Ghosting
[ Hecho con ChatGPT ]
El ghosting (cuando alguien desaparece de repente sin dar explicaciones ni responder mensajes) es una forma de evasión muy común en nuestras relaciones actuales, sobre todo en el terreno afectivo o de amistad.
¿Por qué lo hacen?
Evitar el conflicto o el malestar emocional: muchas personas no saben cómo gestionar conversaciones incómodas. Prefieren desaparecer antes que enfrentar una situación que les genere ansiedad, culpa o miedo a herir.
Falta de madurez emocional o empatía: el ghosting puede reflejar una forma poco madura de relacionarse, donde se prioriza el propio bienestar inmediato sin pensar en cómo afectará al otro.
Desinterés o desconexión emocional: si alguien no siente un vínculo suficientemente fuerte, puede optar por salir sin explicaciones. En su mente, “no debo nada”.
Inseguridad o miedo al rechazo: paradójicamente, algunas personas hacen ghosting porque no saben cómo manejar la posibilidad de ser rechazadas o juzgadas si intentan cerrar la relación hablando.
Relaciones virtuales o superficiales: las dinámicas online facilitan el ghosting. La falta de contacto cara a cara despersonaliza los vínculos y hace más fácil "desconectar" sin sentir responsabilidad.
Detrás del ghosting suele haber una evitación de la incomodidad, pero también una forma de protegerse emocionalmente. Aunque es una conducta dolorosa, la mayoría de las veces dice más del otro que de quien la sufre. La forma de irse habla más de esa persona que de ti.
¿Por qué duele tanto?
Porque toca fibras muy profundas de nuestra experiencia emocional y nuestras necesidades humanas básicas. Aquí hay algunas razones clave:
Falta de cierre: El silencio repentino deja un vacío. No saber por qué alguien desapareció puede hacer que la mente dé vueltas buscando explicaciones, muchas veces autoinculpándose.
Rechazo ambiguo: El ghosting es una forma de rechazo sin palabras. Y lo incierto a menudo es más doloroso que lo claro. La mente humana tiende a preferir una mala noticia a una ausencia total de respuestas.
Atenta contra la conexión: Somos seres sociales. El ghosting se siente como una desconexión abrupta e injustificada, lo cual puede hacernos sentir poco importantes o desechables.
Activa heridas previas: Si has vivido abandono, rechazo o invisibilización en otras etapas de tu vida, el ghosting puede reabrir esas heridas. No es solo la persona que se fue, es todo lo que despierta.
Se rompe la narrativa: Cuando estás conociendo a alguien (ya sea en amistad o algo romántico), inconscientemente vas creando una historia. El ghosting la interrumpe de golpe y te deja con una trama inconclusa.
¿Cómo se afronta?
Afrontar el ghosting puede doler más de lo que una parte de ti cree que “debería”, y sin embargo es totalmente válido. No hay una única fórmula, pero sí pasos que pueden ayudarte a sanar:
Valida lo que sientes: No minimices tu dolor. Aunque no haya habido una relación larga o formal, tus emociones son reales. Dolerse no te hace débil, te hace humana.

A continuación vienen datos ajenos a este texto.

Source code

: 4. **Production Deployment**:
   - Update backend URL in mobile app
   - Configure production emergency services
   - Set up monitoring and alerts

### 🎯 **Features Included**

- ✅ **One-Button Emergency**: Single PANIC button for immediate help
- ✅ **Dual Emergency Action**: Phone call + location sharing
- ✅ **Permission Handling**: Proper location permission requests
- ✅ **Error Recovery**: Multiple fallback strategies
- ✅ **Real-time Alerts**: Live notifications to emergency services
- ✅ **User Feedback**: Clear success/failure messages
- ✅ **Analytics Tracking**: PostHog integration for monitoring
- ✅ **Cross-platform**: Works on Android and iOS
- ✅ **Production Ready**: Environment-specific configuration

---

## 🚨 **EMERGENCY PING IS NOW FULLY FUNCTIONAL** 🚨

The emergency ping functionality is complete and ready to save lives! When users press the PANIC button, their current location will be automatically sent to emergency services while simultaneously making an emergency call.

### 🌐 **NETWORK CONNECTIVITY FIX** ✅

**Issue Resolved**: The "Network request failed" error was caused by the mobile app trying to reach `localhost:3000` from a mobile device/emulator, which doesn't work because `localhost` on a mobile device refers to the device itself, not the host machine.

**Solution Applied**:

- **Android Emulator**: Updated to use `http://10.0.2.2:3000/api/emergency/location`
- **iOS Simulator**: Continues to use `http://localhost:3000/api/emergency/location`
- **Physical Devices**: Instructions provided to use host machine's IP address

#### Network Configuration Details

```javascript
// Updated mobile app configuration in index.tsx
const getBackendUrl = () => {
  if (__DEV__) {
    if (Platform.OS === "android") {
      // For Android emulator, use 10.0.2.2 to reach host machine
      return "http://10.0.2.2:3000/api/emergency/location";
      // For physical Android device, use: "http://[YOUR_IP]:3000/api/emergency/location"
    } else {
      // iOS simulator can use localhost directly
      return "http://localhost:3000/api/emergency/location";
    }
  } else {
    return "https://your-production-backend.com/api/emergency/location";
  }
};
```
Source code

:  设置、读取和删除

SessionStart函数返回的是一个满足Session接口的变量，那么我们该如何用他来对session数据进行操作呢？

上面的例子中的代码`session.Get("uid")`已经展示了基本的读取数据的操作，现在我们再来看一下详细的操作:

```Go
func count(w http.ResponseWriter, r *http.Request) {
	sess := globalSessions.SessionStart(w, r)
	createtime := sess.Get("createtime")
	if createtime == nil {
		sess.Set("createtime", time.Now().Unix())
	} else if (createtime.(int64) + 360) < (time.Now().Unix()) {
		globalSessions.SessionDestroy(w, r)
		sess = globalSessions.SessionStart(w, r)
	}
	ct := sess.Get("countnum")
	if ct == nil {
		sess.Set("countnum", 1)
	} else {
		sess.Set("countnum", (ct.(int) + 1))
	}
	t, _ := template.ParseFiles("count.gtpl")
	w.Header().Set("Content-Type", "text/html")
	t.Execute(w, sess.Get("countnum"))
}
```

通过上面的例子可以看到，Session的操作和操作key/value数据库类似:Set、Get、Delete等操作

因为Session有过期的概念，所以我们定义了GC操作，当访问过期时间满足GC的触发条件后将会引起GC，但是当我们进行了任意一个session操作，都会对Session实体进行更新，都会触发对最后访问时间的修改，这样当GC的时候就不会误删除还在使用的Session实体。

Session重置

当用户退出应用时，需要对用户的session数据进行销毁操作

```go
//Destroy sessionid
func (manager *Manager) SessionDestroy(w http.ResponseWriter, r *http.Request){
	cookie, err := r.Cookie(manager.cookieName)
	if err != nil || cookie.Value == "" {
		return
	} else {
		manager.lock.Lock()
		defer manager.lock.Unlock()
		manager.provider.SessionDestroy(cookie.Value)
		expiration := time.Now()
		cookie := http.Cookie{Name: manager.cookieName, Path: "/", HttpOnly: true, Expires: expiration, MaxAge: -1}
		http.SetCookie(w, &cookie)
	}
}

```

Deja de buscar explicaciones: Esto es difícil, pero esencial. A veces no saber por qué duele más que el hecho en sí, pero insistir en encontrar una lógica en lo ilógico solo alarga el sufrimiento. El ghosting dice más de la otra persona que de ti.
Cambia la narrativa interna: No es que no fueras suficiente. No es que hiciste algo mal. Es que alguien no tuvo la madurez, el coraje o la empatía de cerrar un vínculo con respeto.
Haz un corte claro: Elimina su contacto si es posible. No revises sus redes ni te quedes esperando un mensaje que tal vez nunca llegará. Eso solo alimenta la herida.
Escríbelo o háblalo: A veces, escribirle una carta (aunque no se la envíes) puede ayudarte a procesar todo lo que te quedaste con ganas de decir. Hablar con alguien de confianza también ayuda a ordenar emociones.
Reenfoca en ti: Recupera el poder poniendo tu atención en ti misma. Vuelve a lo que te hace bien: actividades, gente que sí está, tus pasiones, tus rutinas.
Aprende algo, pero no te endurezcas: Puedes extraer una enseñanza (sobre tus límites, tu intuición, tus necesidades), pero sin cerrarte al vínculo. No todos actuarán igual.